По крайней мере, он был до конца честен. Дженни чувствовала себя так, словно сидит на вершине горы и смотрит вниз, на равнину, наблюдая за происходящим - сторонний наблюдатель.
— Было бы даже проще сделать так, как ты хочешь, — заметила она. — Но вот что забавно: мы все - итог своей жизни. Нана презирала лжецов. Она пренебрегала даже общественной жизнью. Бывало, говорила: «Дженни, не увиливай. Не хочешь идти на свидание - так и скажи: «Спасибо, нет», но не говори, что у тебя болит голова или что тебе нужно сделать домашнее задание по математике. Правда лучше всего».
— Мы говорим не о домашнем задании по математике, — парировал Эрих.
— Я ложусь спать, — отозвалась Дженни. — Спокойной ночи.
Не было смысла продолжать разговор в таком ключе.
Совсем недавно они поднимались на второй этаж, сжимая друг друга в объятиях. Подумать только, ей не хотелось надевать сорочку цвета морской волны. Теперь, когда Дженни оглядывалась назад, это казалось таким пустяком.
Эрих так и не ответил ей, хотя она поднималась медленно, давая ему возможность отозваться.
Дженни быстро уснула; изнеможение придавило ее, вогнало в усталые сны. Спала она беспокойно, все время на грани бодрствования, осознавая, что мечется на постели. Снова Дженни видела сон - на этот раз она была в машине, боролась с Кевином, он хотел забрать ключ...
Затем очутилась в лесу, пробиралась сквозь заросли в поисках чего-то. Вскинула руку, чтобы отодвинуть ветви, и натолкнулась на плоть.
Ее пальцы ощупали лоб, мягкую кожу века. По щеке скользнули длинные волосы.
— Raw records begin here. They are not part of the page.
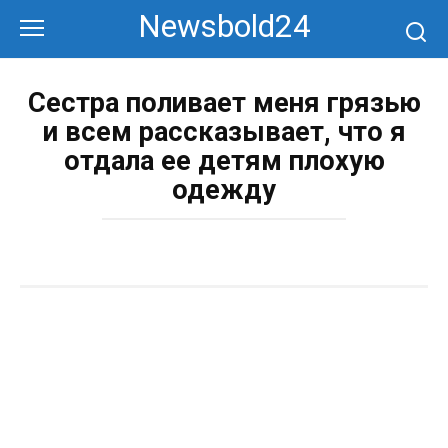
Перейти
Newsbold24
к
контенту
Сестра поливает меня грязью
и всем рассказывает, что я
отдала ее детям плохую
одежду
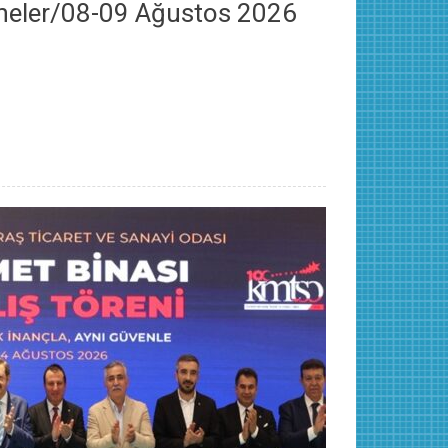
aneler/08-09 Ağustos 2026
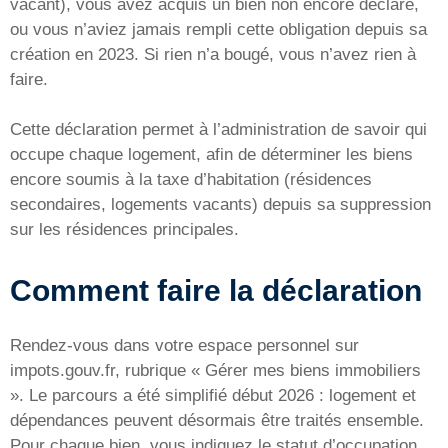
vacant), vous avez acquis un bien non encore déclaré,
ou vous n’aviez jamais rempli cette obligation depuis sa
création en 2023. Si rien n’a bougé, vous n’avez rien à
faire.
Cette déclaration permet à l’administration de savoir qui
occupe chaque logement, afin de déterminer les biens
encore soumis à la taxe d’habitation (résidences
secondaires, logements vacants) depuis sa suppression
sur les résidences principales.
Comment faire la déclaration
Rendez-vous dans votre espace personnel sur
impots.gouv.fr, rubrique « Gérer mes biens immobiliers
». Le parcours a été simplifié début 2026 : logement et
dépendances peuvent désormais être traités ensemble.
Pour chaque bien, vous indiquez le statut d’occupation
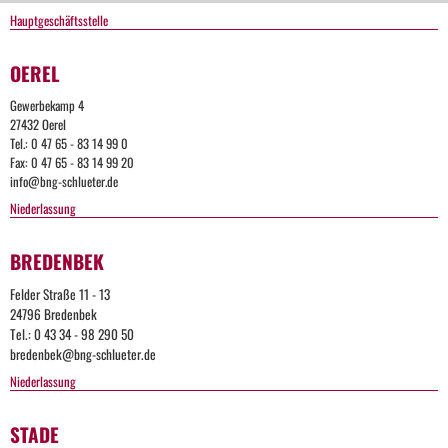
Hauptgeschäftsstelle
OEREL
Gewerbekamp 4
27432 Oerel
Tel.: 0 47 65 - 83 14 99 0
Fax: 0 47 65 - 83 14 99 20
info@bng-schlueter.de
Niederlassung
BREDENBEK
Felder Straße 11 - 13
24796 Bredenbek
Tel.: 0 43 34 - 98 290 50
bredenbek@bng-schlueter.de
Niederlassung
STADE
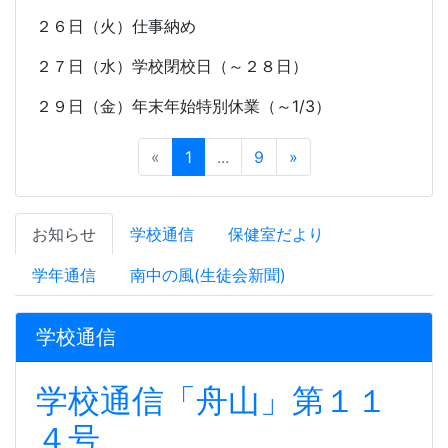
２６日（火）仕事納め
２７日（水）学校閉校日（～２８日）
２９日（金）年末年始特別休業（～
1/3
）
«
1
...
9
»
お知らせ
学校通信
保健室だより
学年通信
南中の風(生徒会新聞)
学校通信
学校通信「舟山」第１１
４号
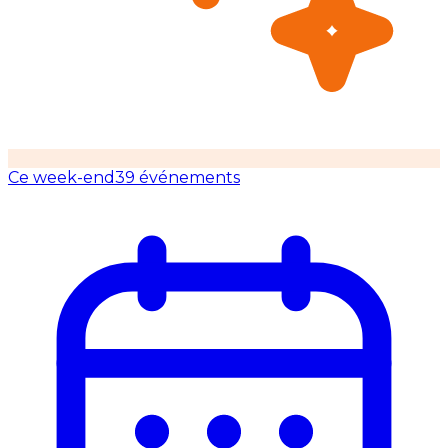
Ce week-end
39 événements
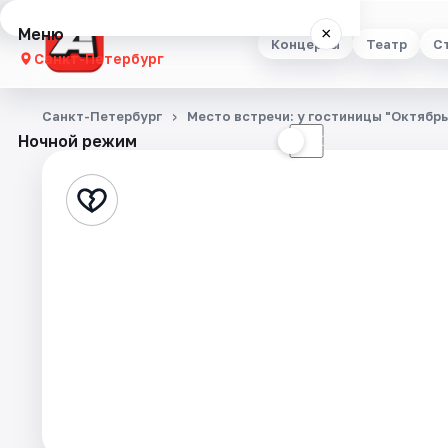
Меню
×
Концерты
Театр
С
Санкт-Петербург
Концерты
Санкт-Петербург
Место встречи: у гостиницы "Октябр
Ночной режим
☀
☾
Театр
Стендап
Выставки
Квесты
Экскурсии
Спорт
События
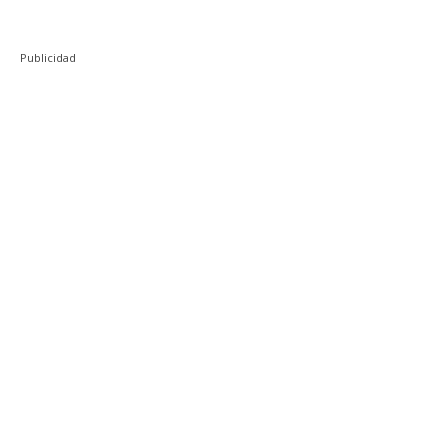
Publicidad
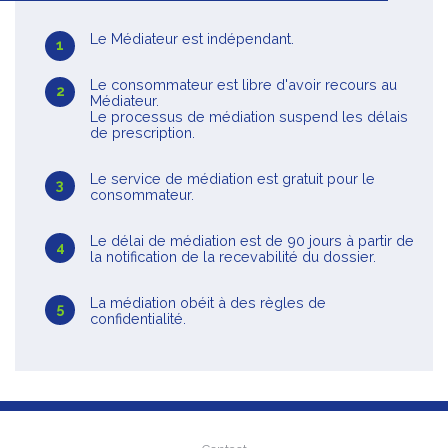
Le Médiateur est indépendant.
Le consommateur est libre d'avoir recours au
Médiateur.
Le processus de médiation suspend les délais
de prescription.
Le service de médiation est gratuit pour le
consommateur.
Le délai de médiation est de 90 jours à partir de
la notification de la recevabilité du dossier.
La médiation obéit à des règles de
confidentialité.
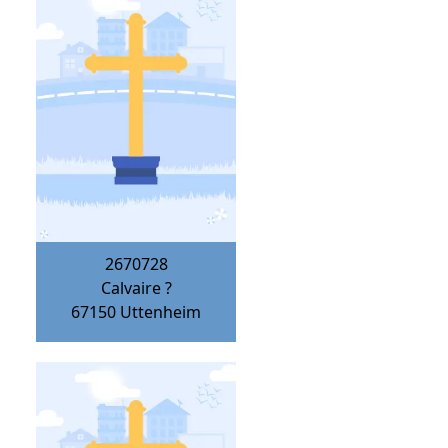
2670728
Calvaire ?
67150
Uttenheim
Закусив губу, чтобы подавить крик, рвущийся из горла, Дженни стремительно подскочила и нащупала лампу на ночном столике. Щелкнув выключателем, она дико огляделась. Никого. В постели, в комнате Дженни была одна.
Она снова откинулась на подушки, беспомощно дрожа. Подергивались даже мышцы лица.
«Я схожу с ума, — подумала она. — Теряю рассудок». Свет она не выключала до исхода ночи и уснула только тогда, когда через опущенные шторы пробились первые рассветные лучи.
Глава 23
Яркий солнечный свет разбудил Дженни, и она тут же вспомнила о случившемся. Дурной сон, подумалось ей, кошмар. Смутившись, она выключила настольную лампу и встала с кровати.
Наконец распогодилось. Дженни подошла к окну, выходящему на лес. Повсюду на деревьях раскрывались почки. От курятника доносилось пронзительное кукареканье. Распахнув окна, Дженни прислушивалась к шуму с фермы и улыбнулась, когда донеслось мычание новорожденных телят.